**** Excerpted passage ****

Code and Stats

In his brilliant book The Witches, Roald Dahl gives a probabilistic description of witch features:

How to Recognise a Witch

The next evening, after my grandmother had given me my bath, she took me once again into the living-room for another story. “Tonight,” the old woman said, “I am going to tell you how to recognise a witch when you see one.” “Can you always be sure?” I asked. “No,” she said, “you can’t. And that’s the trouble. But you can make a pretty good guess.” She was dropping cigar ash all over her lap, and I hoped she wasn’t going to catch on fire before she’d told me how to recognise a witch. “In the first place,” she said, “a REAL WITCH is certain always to be wearing gloves when you meet her.”

“Surely not always ,” I said. “What about in the summer when it’s hot?” “Even in the summer,” my grandmother said. “She has to. Do you want to know why?” “Why?” I said. “Because she doesn’t have fingernails. Instead of fingernails, she has thin curvy claws, like a cat, and she wears the gloves to hide them. Mind you, lots of very respectable women wear gloves, especially in winter, so this doesn’t help you very much.” “Mamma used to wear gloves,” I said. “Not in the house,” my grandmother said. “Witches wear gloves even in the house. They only take them off when they go to bed.”

**** Information provided ****

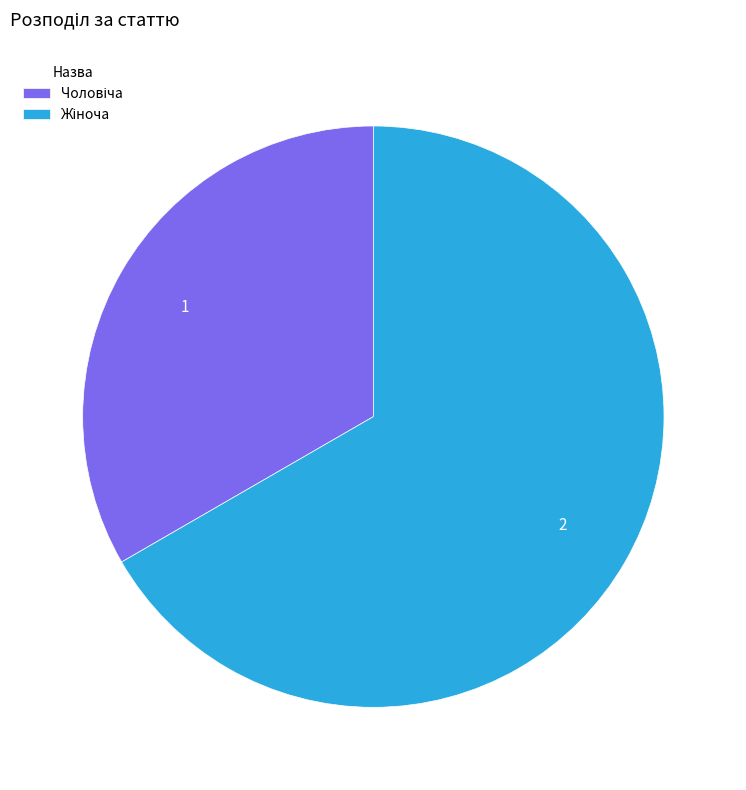

Is there a majority slice in this chart?

Yes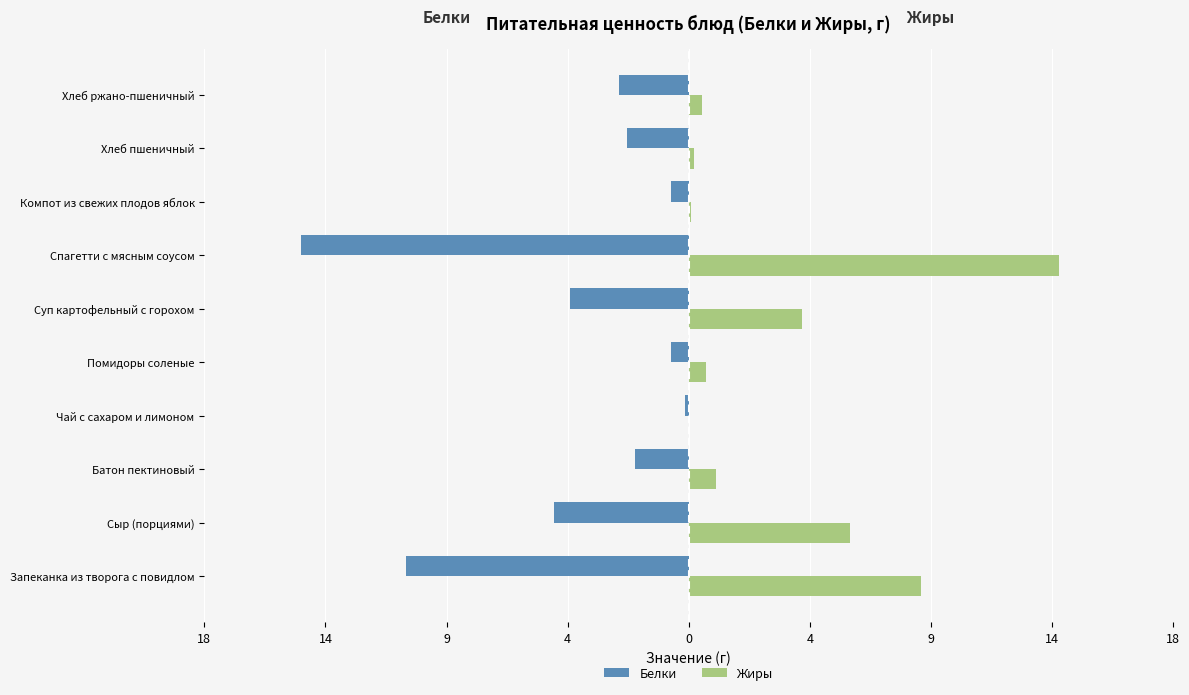

What are all the series names shown in the legend?

Белки, Жиры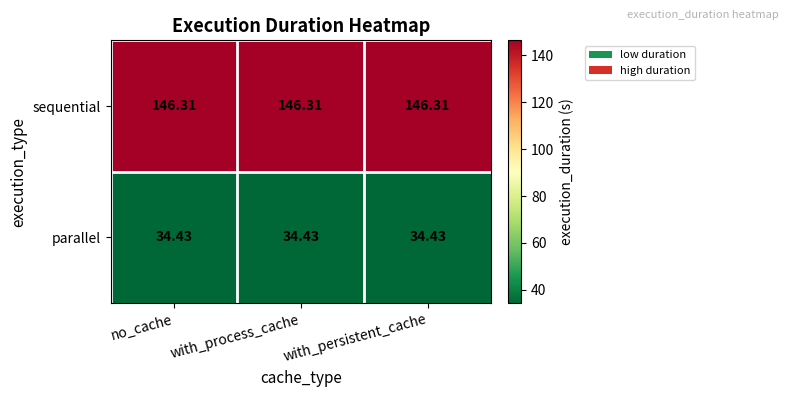

Is the value of sequential at no_cache greater than the value of parallel at no_cache?

Yes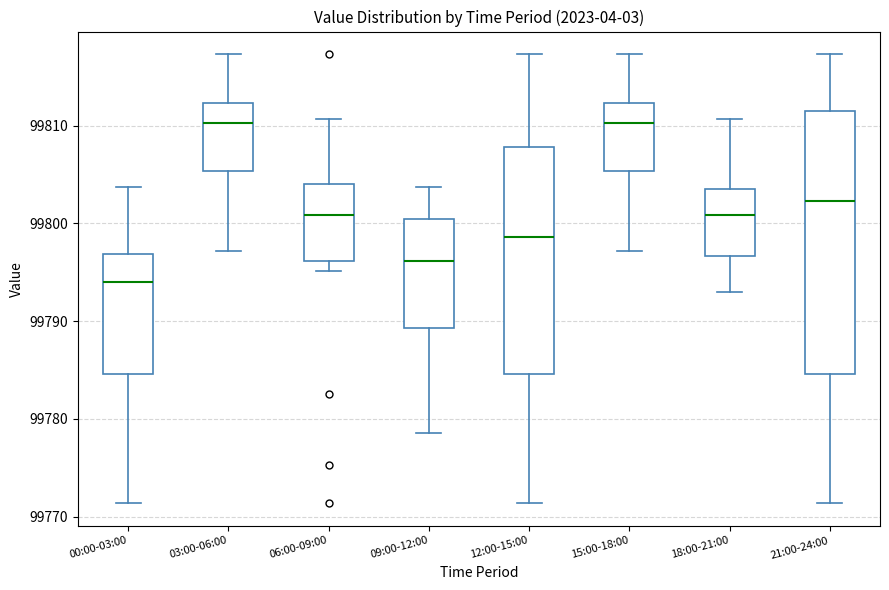

Comparing the boxes themselves (not the whiskers), which one is the tallest?

21:00-24:00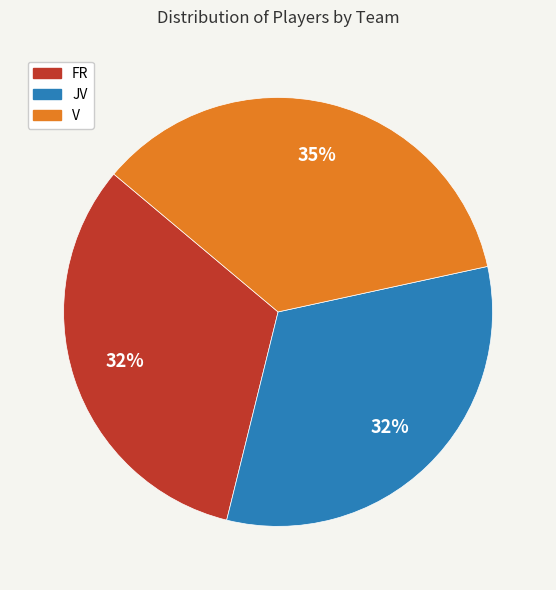

What is the ratio of the value at V to the value at FR?

1.1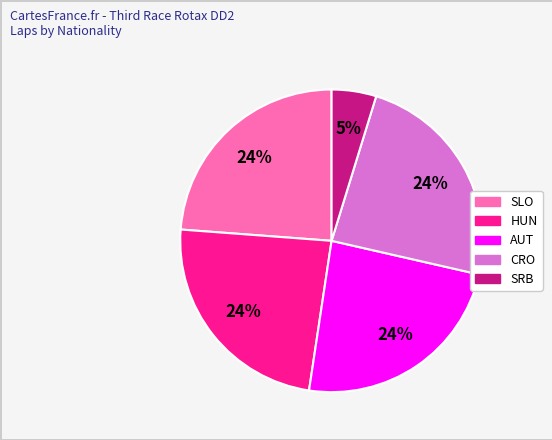

The HUN slice represents 24% of the pie. True or false?

True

****

• [Task objective] Condense the witch excerpt above into two sentences.

• [Answer space] Presented as Roald Dahl's probabilistic description of witch features, the excerpt shows the narrator's grandmother explaining that you can never be sure someone is a witch but can make a pretty good guess. Her first sign is that a real witch always wears gloves, even in summer and indoors, to hide the thin curvy claws she has instead of fingernails, though many respectable women wear gloves too, so this sign alone doesn't help much.